B1–C1

Reported Questions — English Grammar Exercises

She said, he told me — master indirect speech

Reported Questions: Structure and Word Order

Reported questions are consistently among the highest-error structures in learner corpora. The core difficulty is that English learners must abandon question word order — inverted subject and auxiliary — and replace it with normal declarative order. For yes/no questions, 'if' or 'whether' introduces the reported clause: 'Are you ready?' → 'She asked if I was ready.' For wh-questions, the question word is kept but the auxiliary 'do/does/did' is dropped and the subject precedes the verb: 'Where do you live?' → 'She asked where I lived.' Tense backshift applies in both cases, and the sentence ends with a full stop rather than a question mark. The verb 'asked' is most common, but 'wondered', 'wanted to know', and 'enquired' also introduce reported questions.

✗ She asked where did I live. → ✓ She asked where I lived.
"Are you coming?" → He asked if I was coming.
"What is your name?" → She asked me what my name was.
"How long have you been waiting?" → He asked how long I had been waiting.

Frequently Asked Questions

What tenses change in reported speech?

Every tense shifts one step back in time: present simple becomes past simple ('I am tired' → 'she said she was tired'), present continuous becomes past continuous, present perfect becomes past perfect, and will becomes would. Past perfect does not change — it is already as far back as possible. Modals also shift: can → could, may → might, must → had to, shall → would.
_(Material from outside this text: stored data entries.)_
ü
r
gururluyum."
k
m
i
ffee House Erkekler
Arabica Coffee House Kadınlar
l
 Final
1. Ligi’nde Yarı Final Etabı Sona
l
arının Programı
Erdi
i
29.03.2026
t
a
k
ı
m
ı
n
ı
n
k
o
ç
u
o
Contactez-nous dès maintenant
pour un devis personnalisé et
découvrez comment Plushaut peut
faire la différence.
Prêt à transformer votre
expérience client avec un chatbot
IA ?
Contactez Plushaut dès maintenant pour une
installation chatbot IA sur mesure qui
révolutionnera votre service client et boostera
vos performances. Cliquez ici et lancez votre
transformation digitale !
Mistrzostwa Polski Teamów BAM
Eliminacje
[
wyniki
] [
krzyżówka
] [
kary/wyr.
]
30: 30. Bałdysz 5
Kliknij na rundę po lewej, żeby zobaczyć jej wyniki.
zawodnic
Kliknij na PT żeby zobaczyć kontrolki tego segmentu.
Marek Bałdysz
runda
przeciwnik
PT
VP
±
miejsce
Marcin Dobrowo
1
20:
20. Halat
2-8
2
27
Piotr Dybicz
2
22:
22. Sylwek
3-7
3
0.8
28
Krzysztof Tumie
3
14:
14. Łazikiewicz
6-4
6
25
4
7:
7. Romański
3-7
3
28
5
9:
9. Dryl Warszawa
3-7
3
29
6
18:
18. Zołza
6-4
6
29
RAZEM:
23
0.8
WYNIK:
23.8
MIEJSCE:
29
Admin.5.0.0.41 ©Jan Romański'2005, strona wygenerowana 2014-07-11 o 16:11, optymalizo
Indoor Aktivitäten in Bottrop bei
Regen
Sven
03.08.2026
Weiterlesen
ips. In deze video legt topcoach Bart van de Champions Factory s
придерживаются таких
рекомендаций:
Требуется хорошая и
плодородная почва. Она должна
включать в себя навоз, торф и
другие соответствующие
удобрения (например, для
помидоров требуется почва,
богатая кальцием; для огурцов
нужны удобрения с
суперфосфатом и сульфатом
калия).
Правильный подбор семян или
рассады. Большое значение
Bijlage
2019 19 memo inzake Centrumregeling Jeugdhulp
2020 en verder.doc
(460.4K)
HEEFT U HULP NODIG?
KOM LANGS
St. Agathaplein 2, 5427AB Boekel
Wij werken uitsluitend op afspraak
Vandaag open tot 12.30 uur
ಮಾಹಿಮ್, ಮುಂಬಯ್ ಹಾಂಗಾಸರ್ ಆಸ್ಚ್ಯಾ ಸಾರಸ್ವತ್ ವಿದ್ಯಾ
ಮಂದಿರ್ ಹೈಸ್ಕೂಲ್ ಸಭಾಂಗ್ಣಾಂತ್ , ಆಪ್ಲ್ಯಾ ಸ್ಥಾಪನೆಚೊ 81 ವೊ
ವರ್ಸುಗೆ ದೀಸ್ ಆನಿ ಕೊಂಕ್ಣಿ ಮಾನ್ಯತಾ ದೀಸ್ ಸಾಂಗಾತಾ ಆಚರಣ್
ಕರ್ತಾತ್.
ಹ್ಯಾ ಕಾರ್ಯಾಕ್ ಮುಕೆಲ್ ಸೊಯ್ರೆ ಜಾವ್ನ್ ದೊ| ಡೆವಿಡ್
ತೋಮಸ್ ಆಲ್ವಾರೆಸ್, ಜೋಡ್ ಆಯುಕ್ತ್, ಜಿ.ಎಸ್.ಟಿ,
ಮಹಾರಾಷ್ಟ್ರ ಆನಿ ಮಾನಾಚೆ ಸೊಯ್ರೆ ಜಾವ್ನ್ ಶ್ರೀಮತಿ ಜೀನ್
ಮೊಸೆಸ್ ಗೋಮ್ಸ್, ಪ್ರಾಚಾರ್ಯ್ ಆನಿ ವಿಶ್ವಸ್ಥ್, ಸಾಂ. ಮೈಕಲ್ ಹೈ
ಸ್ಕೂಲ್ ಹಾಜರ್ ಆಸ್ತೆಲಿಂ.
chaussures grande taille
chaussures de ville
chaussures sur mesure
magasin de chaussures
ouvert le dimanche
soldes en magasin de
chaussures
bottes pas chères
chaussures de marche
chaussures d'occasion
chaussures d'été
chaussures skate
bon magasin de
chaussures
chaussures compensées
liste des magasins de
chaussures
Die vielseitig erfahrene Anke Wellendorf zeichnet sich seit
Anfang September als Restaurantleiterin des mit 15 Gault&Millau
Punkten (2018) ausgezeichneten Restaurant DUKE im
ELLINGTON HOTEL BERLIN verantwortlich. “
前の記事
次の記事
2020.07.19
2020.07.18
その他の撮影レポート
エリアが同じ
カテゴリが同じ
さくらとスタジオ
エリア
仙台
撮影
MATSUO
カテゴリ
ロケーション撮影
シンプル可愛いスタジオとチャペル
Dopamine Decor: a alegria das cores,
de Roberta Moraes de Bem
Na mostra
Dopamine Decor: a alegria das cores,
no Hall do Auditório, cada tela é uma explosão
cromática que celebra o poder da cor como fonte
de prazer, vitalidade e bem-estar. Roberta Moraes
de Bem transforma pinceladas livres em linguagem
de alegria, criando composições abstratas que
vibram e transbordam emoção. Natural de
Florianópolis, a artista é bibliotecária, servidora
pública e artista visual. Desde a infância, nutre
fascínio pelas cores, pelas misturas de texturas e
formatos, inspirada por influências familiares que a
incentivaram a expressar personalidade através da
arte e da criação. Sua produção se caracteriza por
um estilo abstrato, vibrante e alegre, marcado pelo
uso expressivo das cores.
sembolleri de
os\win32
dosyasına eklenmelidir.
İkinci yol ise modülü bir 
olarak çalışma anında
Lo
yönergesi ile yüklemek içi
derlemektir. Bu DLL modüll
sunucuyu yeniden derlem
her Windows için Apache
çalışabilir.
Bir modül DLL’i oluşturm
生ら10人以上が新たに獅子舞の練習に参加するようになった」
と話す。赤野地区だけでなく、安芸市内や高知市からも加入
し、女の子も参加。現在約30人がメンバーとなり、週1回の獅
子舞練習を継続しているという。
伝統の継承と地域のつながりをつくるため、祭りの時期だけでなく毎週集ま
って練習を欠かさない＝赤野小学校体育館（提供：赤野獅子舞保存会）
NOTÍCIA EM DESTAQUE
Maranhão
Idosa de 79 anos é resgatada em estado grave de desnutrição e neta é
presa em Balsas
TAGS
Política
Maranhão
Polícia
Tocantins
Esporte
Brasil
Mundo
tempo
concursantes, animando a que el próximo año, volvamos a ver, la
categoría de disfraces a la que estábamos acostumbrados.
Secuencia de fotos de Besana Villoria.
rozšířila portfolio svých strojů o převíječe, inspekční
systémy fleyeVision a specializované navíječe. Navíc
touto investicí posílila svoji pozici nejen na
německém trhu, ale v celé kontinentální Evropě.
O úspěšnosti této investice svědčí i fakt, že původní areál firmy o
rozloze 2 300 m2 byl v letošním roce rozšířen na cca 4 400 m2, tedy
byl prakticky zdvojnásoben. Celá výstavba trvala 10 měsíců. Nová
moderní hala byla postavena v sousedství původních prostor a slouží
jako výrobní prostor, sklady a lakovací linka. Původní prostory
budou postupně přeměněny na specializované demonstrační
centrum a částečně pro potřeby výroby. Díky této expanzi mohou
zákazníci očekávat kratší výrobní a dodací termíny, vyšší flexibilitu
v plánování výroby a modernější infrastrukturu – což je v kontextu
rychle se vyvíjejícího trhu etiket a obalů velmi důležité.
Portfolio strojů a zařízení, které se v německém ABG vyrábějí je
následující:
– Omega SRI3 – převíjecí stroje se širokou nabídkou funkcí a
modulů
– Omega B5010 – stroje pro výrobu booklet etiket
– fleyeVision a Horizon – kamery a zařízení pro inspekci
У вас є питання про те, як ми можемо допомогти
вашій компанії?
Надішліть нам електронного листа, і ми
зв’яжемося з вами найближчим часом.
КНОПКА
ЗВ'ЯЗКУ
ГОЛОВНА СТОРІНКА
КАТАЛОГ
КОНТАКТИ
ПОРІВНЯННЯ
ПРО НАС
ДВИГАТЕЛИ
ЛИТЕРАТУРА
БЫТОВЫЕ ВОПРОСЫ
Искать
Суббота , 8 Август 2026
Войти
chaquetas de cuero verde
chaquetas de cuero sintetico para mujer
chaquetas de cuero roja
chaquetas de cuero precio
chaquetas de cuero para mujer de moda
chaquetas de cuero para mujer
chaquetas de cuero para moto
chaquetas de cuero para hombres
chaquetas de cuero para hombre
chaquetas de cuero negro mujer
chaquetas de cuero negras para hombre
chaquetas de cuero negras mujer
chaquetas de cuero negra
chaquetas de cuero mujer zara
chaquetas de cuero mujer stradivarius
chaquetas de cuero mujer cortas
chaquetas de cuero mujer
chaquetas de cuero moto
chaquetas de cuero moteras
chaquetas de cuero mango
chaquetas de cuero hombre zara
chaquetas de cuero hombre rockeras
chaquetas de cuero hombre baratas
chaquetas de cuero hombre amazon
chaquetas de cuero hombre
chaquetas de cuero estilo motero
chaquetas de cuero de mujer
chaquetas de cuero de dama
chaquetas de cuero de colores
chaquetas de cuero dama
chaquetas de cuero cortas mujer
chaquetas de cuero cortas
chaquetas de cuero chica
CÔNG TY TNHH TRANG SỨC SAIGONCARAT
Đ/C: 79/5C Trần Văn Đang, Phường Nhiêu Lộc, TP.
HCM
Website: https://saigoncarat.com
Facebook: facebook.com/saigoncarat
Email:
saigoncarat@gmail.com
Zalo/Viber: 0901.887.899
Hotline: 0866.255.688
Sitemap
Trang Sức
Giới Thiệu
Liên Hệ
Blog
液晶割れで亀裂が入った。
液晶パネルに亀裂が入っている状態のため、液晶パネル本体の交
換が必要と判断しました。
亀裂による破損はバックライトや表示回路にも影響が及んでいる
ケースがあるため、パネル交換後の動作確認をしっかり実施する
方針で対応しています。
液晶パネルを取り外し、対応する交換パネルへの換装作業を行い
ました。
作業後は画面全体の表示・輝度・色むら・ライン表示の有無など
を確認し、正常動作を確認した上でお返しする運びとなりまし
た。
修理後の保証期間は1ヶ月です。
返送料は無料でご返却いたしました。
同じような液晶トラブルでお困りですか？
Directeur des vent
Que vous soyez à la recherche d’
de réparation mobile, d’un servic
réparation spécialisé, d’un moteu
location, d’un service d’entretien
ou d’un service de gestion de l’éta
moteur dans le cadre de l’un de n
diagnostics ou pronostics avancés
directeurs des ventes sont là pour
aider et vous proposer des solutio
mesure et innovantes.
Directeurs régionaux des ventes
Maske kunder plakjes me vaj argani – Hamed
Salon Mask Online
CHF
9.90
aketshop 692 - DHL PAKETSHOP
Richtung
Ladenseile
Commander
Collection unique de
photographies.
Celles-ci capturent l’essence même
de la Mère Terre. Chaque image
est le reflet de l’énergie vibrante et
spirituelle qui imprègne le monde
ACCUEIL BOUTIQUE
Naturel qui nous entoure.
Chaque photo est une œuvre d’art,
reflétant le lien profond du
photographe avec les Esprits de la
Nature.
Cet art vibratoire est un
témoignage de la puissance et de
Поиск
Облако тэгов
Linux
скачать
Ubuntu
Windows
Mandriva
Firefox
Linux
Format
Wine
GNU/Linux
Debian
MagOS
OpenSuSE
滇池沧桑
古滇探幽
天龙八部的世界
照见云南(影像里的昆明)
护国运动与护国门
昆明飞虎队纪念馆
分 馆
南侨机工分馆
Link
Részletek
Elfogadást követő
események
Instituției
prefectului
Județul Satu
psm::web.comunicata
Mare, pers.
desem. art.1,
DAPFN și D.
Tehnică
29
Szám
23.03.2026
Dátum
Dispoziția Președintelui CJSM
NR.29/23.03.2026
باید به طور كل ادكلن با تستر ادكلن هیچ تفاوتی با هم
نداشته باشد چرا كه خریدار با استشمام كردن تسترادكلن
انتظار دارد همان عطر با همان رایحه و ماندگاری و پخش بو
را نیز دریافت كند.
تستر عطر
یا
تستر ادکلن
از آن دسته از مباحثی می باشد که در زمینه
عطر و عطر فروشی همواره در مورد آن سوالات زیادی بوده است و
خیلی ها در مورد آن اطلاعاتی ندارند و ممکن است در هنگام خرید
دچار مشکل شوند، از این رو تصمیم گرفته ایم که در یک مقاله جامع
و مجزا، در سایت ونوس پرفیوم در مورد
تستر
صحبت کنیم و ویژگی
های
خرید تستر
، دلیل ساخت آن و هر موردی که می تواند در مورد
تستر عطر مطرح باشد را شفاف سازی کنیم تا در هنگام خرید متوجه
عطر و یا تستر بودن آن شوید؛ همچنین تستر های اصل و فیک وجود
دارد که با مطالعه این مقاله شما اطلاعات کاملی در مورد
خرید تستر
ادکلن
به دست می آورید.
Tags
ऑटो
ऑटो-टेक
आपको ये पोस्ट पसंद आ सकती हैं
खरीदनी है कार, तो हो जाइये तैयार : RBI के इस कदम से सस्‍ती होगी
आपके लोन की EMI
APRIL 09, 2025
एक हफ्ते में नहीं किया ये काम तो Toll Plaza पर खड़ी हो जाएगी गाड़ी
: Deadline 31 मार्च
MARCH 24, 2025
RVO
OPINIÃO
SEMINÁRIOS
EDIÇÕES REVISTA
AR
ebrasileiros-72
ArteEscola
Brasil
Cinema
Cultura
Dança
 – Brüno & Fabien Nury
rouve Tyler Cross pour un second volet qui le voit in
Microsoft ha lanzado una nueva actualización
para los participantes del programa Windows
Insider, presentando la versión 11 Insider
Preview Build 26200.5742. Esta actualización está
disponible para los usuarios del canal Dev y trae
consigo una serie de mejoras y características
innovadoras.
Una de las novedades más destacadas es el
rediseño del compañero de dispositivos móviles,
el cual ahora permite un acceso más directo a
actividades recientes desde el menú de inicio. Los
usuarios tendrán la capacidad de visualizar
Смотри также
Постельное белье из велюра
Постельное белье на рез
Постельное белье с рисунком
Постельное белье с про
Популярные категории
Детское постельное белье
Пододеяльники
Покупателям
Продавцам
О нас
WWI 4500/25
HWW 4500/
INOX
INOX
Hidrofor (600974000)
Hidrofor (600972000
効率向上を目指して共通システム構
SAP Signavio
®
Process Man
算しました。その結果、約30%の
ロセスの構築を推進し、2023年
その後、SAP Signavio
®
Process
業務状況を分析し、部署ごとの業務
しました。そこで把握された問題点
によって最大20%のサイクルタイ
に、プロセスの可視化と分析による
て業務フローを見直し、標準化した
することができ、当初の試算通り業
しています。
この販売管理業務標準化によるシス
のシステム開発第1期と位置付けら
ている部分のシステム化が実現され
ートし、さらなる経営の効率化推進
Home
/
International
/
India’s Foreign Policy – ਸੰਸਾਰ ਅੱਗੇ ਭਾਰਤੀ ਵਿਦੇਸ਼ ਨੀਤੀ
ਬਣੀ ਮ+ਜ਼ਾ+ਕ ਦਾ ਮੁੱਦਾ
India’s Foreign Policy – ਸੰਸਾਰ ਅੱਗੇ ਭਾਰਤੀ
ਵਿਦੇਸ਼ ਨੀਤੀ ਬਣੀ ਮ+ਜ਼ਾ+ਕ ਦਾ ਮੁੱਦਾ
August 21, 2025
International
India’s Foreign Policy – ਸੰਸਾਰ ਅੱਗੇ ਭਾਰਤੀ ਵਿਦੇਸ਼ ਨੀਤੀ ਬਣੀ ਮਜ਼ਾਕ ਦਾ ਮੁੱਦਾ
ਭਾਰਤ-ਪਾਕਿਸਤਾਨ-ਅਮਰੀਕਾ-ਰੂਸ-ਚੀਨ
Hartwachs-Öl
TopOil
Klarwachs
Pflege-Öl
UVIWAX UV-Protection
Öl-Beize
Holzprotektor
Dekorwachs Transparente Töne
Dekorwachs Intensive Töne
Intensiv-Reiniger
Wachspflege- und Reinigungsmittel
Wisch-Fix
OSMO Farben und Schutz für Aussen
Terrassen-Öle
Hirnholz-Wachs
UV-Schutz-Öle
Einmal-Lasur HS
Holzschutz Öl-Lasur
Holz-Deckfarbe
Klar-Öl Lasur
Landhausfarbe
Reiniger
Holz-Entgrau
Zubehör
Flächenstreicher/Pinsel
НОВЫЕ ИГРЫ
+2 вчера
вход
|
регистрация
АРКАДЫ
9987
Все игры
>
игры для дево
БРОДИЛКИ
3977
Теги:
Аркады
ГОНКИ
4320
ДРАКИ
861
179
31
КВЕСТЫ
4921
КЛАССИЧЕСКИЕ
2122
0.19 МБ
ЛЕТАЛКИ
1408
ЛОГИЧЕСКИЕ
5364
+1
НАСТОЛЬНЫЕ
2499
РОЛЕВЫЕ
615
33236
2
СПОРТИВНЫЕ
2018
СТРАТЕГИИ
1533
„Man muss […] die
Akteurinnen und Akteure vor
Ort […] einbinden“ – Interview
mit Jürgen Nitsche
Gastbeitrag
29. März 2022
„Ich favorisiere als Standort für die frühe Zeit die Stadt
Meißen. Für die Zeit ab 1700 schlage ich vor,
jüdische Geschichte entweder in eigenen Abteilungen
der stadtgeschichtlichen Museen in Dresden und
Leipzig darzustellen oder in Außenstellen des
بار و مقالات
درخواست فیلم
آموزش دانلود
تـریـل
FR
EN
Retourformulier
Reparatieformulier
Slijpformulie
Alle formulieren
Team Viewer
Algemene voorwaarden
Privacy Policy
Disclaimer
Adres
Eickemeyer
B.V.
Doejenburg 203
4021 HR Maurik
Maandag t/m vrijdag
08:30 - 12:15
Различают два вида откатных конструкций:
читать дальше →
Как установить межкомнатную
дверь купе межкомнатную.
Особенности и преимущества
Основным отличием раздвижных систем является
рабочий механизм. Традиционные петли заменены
Modals that are already past (could, would, might, should) remain unchanged.

What is the difference between say and tell in reported speech?

'Tell' always requires a direct person object: 'told me', 'told her', 'told them'. You cannot say 'he told that' — it must be 'he told me that'. 'Say' does not take a direct person object: 'he said that'. If you add a person with 'say', use 'to': 'he said to me that'. Additionally, 'tell' is required in fixed expressions: tell the truth, tell a lie, tell a story, tell the time. For fixed expressions with greetings — say hello, say goodbye, say sorry — 'say' is always used.

How do reported questions work?

Reported questions do not use question word order or auxiliaries like do/does/did. They follow normal statement word order with tense backshift. For yes/no questions, introduce the reported question with 'if' or 'whether': 'Are you coming?' → 'She asked if I was coming.' For wh-questions, keep the question word and use normal order: 'Where do you live?' → 'She asked where I lived.' No question mark is used in reported questions.

Which time and place words change in reported speech?

Time and place words shift to reflect the new perspective. Today → that day, tomorrow → the next day / the following day, yesterday → the day before / the previous day, now → then, here → there, ago → before, this → that, these → those, last week → the week before, next month → the following month. Not every sentence requires these changes — if you are reporting something immediately or if the context has not changed, some shifts may be unnecessary.